** Opening SELECTED PASSAGE block **
Some said that he was dangerous but if he had been he would not have lost his seat twice. Errol Barrow had him out in a flash. Bree could have held on to the Prime Minster’s post until he died because he had many friends everywhere but he threw it away when he had no policy of his own.
His mistake was that he told the public that he would carry on the just-murdered Labour Prime Minister’s policies, which he, Bree was not capable to carry out; he did not have the skill or the nerve even if he had the dishonesty added to which he did not have good manners.
Bree left political office but ran for a seat again after being made a Senator for the second time. As a boy Bree used to pelt rocks when angry. People are built individually. There is dual ancestry; some people are everything like their mother and nothing like their fathers. Seldom are children alike and Bree and his two brothers could not be more unalike. The eldest, Noel, was ten years older and Bree could not fret with him but any recommendation to the mother from Eric, the middle brother, was greeted with his “do not mind that madman.”
** Closing SELECTED PASSAGE block **
DESCRIPTION OF THE TASK
Extend the passage about Bree and his brothers, picking up right after its final sentence. The items below aren't needed for this.
** Opening MATERIAL SUPPLIED block **
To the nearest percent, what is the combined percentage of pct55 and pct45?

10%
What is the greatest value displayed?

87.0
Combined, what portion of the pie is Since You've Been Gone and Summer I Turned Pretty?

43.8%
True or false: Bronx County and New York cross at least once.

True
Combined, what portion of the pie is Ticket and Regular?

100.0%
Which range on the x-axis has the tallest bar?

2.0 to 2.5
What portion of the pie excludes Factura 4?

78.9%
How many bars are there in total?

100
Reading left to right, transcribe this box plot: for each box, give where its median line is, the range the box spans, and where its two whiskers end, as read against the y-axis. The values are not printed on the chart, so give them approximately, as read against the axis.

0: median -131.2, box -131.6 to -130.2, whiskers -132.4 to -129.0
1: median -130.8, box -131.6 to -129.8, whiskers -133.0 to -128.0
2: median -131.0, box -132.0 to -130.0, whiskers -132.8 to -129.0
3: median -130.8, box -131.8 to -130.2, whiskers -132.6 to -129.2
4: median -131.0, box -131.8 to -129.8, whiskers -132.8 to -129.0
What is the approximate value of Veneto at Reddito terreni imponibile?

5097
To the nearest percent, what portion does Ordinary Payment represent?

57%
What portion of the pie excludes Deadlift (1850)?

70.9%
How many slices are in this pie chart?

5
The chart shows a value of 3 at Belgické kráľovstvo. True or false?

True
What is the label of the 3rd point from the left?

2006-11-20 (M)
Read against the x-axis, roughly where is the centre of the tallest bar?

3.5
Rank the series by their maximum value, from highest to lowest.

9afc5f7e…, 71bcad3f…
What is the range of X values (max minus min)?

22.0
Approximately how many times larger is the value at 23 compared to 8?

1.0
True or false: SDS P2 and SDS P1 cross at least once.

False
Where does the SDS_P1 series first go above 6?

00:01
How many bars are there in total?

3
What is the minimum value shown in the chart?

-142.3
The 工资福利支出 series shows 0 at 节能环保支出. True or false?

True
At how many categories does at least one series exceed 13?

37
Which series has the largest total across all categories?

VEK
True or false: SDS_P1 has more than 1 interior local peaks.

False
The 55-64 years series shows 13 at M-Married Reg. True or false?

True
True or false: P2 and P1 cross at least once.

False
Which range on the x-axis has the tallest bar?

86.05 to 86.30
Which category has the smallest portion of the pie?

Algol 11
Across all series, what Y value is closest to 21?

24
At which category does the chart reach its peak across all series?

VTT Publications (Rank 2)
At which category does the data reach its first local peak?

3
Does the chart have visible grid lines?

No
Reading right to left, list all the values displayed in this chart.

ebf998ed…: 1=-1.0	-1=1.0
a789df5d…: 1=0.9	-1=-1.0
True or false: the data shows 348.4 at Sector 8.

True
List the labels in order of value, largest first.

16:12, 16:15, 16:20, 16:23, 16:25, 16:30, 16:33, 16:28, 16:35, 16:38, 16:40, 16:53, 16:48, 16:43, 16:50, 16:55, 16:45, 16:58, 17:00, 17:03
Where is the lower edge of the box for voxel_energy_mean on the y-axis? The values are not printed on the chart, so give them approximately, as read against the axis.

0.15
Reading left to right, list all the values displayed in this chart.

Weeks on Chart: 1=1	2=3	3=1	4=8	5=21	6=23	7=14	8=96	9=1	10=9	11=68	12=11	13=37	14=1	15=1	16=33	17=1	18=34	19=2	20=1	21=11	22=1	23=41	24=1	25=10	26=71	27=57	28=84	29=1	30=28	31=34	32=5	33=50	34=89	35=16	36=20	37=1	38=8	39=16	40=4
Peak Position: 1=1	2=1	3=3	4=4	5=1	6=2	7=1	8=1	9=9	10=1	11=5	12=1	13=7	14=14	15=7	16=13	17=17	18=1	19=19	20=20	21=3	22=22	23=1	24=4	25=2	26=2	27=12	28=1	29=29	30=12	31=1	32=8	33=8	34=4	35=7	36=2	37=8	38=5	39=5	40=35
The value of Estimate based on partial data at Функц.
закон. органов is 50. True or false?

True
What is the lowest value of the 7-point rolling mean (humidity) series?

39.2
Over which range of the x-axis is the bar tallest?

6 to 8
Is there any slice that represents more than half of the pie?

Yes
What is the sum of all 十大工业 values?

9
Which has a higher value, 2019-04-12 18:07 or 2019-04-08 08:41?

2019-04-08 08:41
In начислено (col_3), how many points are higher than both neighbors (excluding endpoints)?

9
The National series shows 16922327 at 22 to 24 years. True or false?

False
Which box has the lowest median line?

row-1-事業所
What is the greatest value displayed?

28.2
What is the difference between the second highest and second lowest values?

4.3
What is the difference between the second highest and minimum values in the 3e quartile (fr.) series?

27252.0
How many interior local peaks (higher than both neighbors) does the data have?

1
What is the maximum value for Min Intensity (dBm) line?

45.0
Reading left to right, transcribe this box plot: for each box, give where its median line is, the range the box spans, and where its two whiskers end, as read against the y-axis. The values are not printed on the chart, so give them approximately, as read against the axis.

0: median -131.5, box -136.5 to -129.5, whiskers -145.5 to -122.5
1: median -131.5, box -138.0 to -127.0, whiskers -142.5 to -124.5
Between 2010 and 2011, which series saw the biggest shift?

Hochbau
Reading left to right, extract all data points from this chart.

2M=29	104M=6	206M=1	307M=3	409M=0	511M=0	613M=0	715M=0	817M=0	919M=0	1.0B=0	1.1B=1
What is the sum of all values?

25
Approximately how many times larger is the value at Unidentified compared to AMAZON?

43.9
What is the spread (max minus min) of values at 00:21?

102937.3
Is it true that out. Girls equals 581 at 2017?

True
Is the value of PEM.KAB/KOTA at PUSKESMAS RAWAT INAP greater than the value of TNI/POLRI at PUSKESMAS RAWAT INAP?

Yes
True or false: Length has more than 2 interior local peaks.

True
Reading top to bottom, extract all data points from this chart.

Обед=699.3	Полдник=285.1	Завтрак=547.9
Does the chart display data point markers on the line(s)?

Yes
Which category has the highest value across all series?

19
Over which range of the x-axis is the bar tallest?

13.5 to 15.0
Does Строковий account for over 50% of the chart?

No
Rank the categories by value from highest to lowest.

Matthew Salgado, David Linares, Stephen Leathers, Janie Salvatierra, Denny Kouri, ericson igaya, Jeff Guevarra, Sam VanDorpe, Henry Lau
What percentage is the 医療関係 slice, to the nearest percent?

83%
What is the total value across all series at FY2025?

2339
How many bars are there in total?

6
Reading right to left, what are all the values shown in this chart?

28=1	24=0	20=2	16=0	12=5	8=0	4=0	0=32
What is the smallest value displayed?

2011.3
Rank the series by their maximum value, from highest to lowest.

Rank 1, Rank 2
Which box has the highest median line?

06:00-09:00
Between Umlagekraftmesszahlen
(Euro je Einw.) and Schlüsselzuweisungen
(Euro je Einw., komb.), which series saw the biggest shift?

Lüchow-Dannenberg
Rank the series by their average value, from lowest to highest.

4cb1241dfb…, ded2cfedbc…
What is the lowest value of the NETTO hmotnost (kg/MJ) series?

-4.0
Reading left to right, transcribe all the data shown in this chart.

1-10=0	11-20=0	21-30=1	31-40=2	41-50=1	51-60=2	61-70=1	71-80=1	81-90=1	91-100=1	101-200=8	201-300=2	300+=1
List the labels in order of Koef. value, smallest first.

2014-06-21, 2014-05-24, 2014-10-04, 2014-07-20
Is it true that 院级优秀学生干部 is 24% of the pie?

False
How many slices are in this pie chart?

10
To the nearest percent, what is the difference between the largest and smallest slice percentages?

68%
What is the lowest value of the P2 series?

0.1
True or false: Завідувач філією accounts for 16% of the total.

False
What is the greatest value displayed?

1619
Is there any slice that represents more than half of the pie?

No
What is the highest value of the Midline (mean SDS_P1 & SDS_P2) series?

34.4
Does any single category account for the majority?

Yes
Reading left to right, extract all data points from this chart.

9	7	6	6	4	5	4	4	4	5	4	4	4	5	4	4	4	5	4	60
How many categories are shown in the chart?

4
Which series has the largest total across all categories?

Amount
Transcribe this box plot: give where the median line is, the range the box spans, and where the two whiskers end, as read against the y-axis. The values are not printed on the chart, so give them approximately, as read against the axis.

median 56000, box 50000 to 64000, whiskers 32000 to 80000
** Closing MATERIAL SUPPLIED block **
RESPONSE TO THIS TASK
Sometimes, unluckily, the fruit falls close to the tree like Grantley and his son, Tom, the first Labour Prime Minister. The father kept a grudge for years until he forgot what the spite was about and his son lived for spite to the point of sadism. Everyone, who went to school with Tom, every one that went to university with him and dealt with him knew that he borrowed money and did not pay back but Bible in hand they worked for him and defended him and as far as they were concerned they worked for the government. They were the rudders, which steered the boat from behind and pushed left to turn right.
Barrow produced children, who had no interest in politics.
From the mighty Miller Austin to bombastic St. Johns. Bree’s father, Albert, was a coward even though his father, uncle and two brothers were all doctors and he was three generations from slavery. His uncle, an ophthalmologist, the first black man to graduate from Boston University was the rudest person yet he was called a gentlemen.
Basically there are two sides; one style is old family; to know what fork to use and at the same time there is a crude, rough, not too soft side - a behaviour developed to maintain “ours” that keeps the secret and threatens to go along with lies.
Norman St. John asked for the hand of Conrad Reeves’ daughter and Reeves refused him probably because Reeves was in a position to know the truth. Reeves became the most slandered against man.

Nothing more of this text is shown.